Bu kez tarih 22 Şubat 2012 ve Kastamonu Valiliği’nin ev sahipliğinde Turizmin Parlayan Yıldızı Kastamonu Turizm Çalıştayı gerçekleştirildi. İlimizin tarihi, kültürel ve doğal değerlerini turizme kazandırmak amacıyla düzenlenen çalıştayda, Kastamonu’nun turizm yatırımlarında geldiği nokta, bu alanda yapılan çalışmalar ve gelecek hedeflerinin ortaya konulacağı ifade edildi.
KUZKA Genel Sekreteri Dr. Serkan Genç “Kastamonu Turizminin markalaşma süreci”, KÜ Rektör Yardımcısı Prof. Dr. Ömer Küçük “Tabiat Turizmi ve Ormancılık İhtisaslaşma Faailyetleri” konularını irdelediler. Turizm ve Altyapı hakkında ise Kastamonu Belediye Başkanı Op. Dr. Galip Vidinlioğlu ve İl Özel İdaresi Genel Sekreteri İbrahim Çenet bilgi verdiler.

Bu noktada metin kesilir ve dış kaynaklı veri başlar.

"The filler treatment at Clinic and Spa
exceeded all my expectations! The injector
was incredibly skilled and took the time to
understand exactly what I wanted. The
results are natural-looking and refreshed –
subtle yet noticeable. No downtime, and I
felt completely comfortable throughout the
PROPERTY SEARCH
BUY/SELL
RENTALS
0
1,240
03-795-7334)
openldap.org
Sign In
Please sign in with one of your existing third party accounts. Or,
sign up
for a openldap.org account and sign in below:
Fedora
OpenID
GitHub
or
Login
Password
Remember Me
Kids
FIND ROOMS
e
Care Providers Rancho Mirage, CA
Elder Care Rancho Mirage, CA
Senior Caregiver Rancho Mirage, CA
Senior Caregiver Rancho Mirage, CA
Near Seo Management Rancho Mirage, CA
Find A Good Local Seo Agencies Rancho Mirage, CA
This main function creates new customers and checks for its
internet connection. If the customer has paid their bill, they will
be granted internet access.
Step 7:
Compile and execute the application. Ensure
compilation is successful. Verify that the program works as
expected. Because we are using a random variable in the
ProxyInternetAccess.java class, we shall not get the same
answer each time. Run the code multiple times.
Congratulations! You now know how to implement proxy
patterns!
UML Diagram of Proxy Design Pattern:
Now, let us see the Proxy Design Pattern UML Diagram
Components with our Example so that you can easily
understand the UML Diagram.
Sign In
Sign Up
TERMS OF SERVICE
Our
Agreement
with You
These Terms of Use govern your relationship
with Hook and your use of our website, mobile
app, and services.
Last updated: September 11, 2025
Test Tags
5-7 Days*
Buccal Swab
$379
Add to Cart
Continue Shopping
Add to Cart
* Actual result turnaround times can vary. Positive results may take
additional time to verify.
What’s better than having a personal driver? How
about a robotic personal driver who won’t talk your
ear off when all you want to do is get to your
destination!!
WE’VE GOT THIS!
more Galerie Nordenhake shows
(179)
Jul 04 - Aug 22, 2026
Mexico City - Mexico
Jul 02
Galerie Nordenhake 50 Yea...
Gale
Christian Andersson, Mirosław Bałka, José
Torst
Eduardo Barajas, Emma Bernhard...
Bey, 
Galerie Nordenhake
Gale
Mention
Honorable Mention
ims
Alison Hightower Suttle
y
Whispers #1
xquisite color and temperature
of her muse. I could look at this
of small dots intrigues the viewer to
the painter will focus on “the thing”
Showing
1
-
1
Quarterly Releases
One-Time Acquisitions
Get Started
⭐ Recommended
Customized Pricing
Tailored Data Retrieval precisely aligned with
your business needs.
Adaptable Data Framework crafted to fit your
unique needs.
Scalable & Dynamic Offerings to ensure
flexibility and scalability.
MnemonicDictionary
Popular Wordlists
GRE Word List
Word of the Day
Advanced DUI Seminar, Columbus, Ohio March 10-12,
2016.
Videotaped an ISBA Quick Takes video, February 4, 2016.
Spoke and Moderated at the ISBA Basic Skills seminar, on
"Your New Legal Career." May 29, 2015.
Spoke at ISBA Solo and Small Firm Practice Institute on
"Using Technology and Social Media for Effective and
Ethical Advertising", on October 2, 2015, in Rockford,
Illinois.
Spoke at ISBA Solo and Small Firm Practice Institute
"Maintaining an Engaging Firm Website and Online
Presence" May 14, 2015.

Bunların yanı sıra “Ulusal ve Uluslararası Ağlara Entegrasyon”, “Yatırımcı Gözüyle Turizm”, “İstiklal Yolu 101. yılına Hazırlanıyor” başlıklarının konuşulduğu Çalıştay’da Kayseri Üniversitesi Rektörü Prof. Dr. Kurtuluş Karamustafa’nın moderatörlüğünde“Turizmde Yeni Trendler” ele alındı.
Turizmin Parlayan Yıldızı Kastamonu Turizm Çalıştayı çok önemli ve değerli. Kastamonu Valisi Avni Çakır’ın, koordinasyon ve uyum içinde çalışmanın önemini vurguladığı kapanış konuşmasındaki sözlerinin gerçekleşmesi ve bu çalıştay ile yeşeren yeni umutların boy vermesini diliyorum. Kastamonu’da daha hızla hareket edip, turizmde yeniden bir ivme yakalamanın günü geldi.
Saçları bir yanda Ilgaz, diğer tarafta Küre Dağları’ndan esen rüzgarla savrulan Kastamonu; sırtını yemyeşil yaylalara dayamış, ayak ucunda uçsuz bucaksız Karadeniz … Ahşap konaklara sinmiş ağaç kokusunu, geçmişten süzülen anıların izlerini taşıyan, büyük ailelerin tadını duyumsatan Kastamonu’da kent dokusu da öne çıkıyor.
Ahmet Haşim; “İnsan, hayatının tatsızlığından ve etrafında görüp bıktığı şeylerin o yorucu alelâdeliğinden bir müddet kurtulabilmek ümidiyle seyahate çıkar. Bu itibarla seyahat ‘harikuladelikler avı’ demektir” diyor.
Harikuladelikler avına çıkanları Kastamonu’nun; dağı, denizi, şelaleleriyle ve konaklar kenti, evliyalar şehri olarak mistik havasıyla konuk etmesi için gerekenlerin yapılacağına dair umudum büyük.